DHS claims that it has been stymied to some extent in providing a highly specific analysis because the Social Security Administration has denied its request for the names and addresses of the companies already identified by SSA in its preparation to release no-match letters pursuant to the August 2007 regulation.
SSA reminded DHS that this disclosure would actually be illegal under taxpayer privacy laws. SSA did, however, provide more general information including a table showing the distribution of employers slated to receive no match letters in 2006. DHS estimates it will cost employers anywhere from $3,009 to $33,759 depending on the size of the employer and the percentage of current no-match employees assumed to be unauthorized. DHS does not believe these costs constitute a “significant economic impact.”
DHS notes that the costs associated with losing an employee as a result of the rule are due to the Immigration and Nationality Act itself and not the new rule. However, the agency does not mention “false positives” where employees authorized to work are incorrectly identified in a no match letter.

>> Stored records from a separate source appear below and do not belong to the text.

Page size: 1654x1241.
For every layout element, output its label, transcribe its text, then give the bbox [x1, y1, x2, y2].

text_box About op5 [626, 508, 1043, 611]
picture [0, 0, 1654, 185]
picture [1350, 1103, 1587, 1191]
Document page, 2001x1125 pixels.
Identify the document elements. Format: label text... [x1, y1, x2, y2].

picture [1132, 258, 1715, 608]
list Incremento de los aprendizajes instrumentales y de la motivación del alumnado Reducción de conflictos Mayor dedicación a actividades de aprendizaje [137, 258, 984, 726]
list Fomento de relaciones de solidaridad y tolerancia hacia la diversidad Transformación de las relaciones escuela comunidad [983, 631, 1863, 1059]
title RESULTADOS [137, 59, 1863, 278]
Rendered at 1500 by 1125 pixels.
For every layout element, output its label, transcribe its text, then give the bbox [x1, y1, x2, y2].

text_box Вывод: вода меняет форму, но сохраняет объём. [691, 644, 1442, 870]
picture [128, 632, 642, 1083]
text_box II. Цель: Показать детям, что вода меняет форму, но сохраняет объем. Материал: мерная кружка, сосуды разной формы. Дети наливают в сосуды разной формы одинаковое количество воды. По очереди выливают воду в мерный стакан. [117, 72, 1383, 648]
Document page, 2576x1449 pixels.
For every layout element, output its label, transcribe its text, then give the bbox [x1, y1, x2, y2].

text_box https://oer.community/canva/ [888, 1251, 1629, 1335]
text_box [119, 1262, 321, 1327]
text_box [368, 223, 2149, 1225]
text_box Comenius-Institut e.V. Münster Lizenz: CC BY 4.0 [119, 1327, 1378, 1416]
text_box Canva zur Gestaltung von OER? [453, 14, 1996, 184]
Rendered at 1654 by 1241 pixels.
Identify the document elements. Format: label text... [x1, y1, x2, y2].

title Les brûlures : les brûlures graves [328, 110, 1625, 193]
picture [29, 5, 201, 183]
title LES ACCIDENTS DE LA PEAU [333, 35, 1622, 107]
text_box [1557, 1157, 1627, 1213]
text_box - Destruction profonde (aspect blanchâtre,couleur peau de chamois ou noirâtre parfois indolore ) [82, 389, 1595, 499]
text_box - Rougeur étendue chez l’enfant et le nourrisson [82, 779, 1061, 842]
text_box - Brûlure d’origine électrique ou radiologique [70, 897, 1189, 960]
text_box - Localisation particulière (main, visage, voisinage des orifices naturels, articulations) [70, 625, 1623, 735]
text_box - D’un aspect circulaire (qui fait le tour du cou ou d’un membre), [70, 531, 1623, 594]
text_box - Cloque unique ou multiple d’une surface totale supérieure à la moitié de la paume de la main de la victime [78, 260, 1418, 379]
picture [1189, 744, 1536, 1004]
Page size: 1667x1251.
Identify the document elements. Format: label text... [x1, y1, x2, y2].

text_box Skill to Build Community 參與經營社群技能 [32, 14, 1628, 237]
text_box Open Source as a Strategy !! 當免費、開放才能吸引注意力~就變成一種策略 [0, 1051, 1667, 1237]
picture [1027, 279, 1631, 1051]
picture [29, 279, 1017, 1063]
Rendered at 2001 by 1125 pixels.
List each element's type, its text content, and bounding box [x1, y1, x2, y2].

The agency did not account for costs associated with losing employees not being able to resolve problems within 90 days, something that critics fear will become common as hundreds of thousands of people attempt to resolve problems at the same time under the new rule.
DHS did site the following costs: labor cost for human resource personnel, ce
rtain training costs, legal services and lost productivity.
Did DHS mention any changes to the August 2007 rule in its proposed rulemaking?
DHS only announced two relatively minor changes. First, DHS changed the rule require that employers “promptly” notify affected employees after they are unable to resolve a mismatch through internal checks. Employers would now be given five business days to notify employees.
Second, DHS makes clear that employees hired before November 1, 1986 are not covered by the no-match rule since these workers are not subject to IRCA.